誰よりも弱さを見せてこなかったララの言葉に、チノも、ミューも、ニナも、そしてネフィも、驚いた。


「……あたしは、違うし」

ネフィはそう言いながら、立ち上がる。

「あたしは、違う。あんた達なんかと、違うんだから……」

そう、とだけララは答えて、手を叩いた。

「さ、練習するよ! もちろんミューも」
「えぇ。あ、でも……」

髪を梳いていたヴィッテを心配そうに見やるミュー。
その肩に、チノの手が置かれる。

「もちろん、ヴィッテも」

そう言いながら、チノはテーブルの上にあったアクセサリーケースから、ブローチをひとつ取りだし、恭しい所作でヴィッテに付けた。
そして鏡を手にし、ヴィッテに見せる。

「お気に入り、だものね」

その様子を見守っていたララが、一瞬痛そうな表情を見せる。

(ひょっとしてヴィッテも、ララと同じように、記憶が……)

だがチノは、力強く言った。
「ここに来てからも、思い出はできた。
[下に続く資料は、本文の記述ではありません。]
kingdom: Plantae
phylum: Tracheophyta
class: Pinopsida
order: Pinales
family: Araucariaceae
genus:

そして今も、これからも。作り続けるんだ」

そして、ヴィッテの顔をのぞき込んだ。

「だから目を覚まして、ヴィッテ」

何も映していなかったヴィッテの瞳に、チノの姿がくっきりと浮かび上がる。
ヴィッテは何度か瞬いた後、きょとんとした表情で問いかけた。

「チノ……?」
「おはよう、ヴィッテ」
「あれ……ミューもいる。みんなも」
「……ヴィッテ!」

手で顔を覆い、泣き出したミューを撫でるヴィッテ。
その様子を見て、ララだけでなく、ニナやネフィも、安堵の表情を浮かべた。

「ヴィッテ、また君と一緒に踊りたいんだ」

そう言って差し出したチノの手を、ヴィッテはぎゅっと握り返した。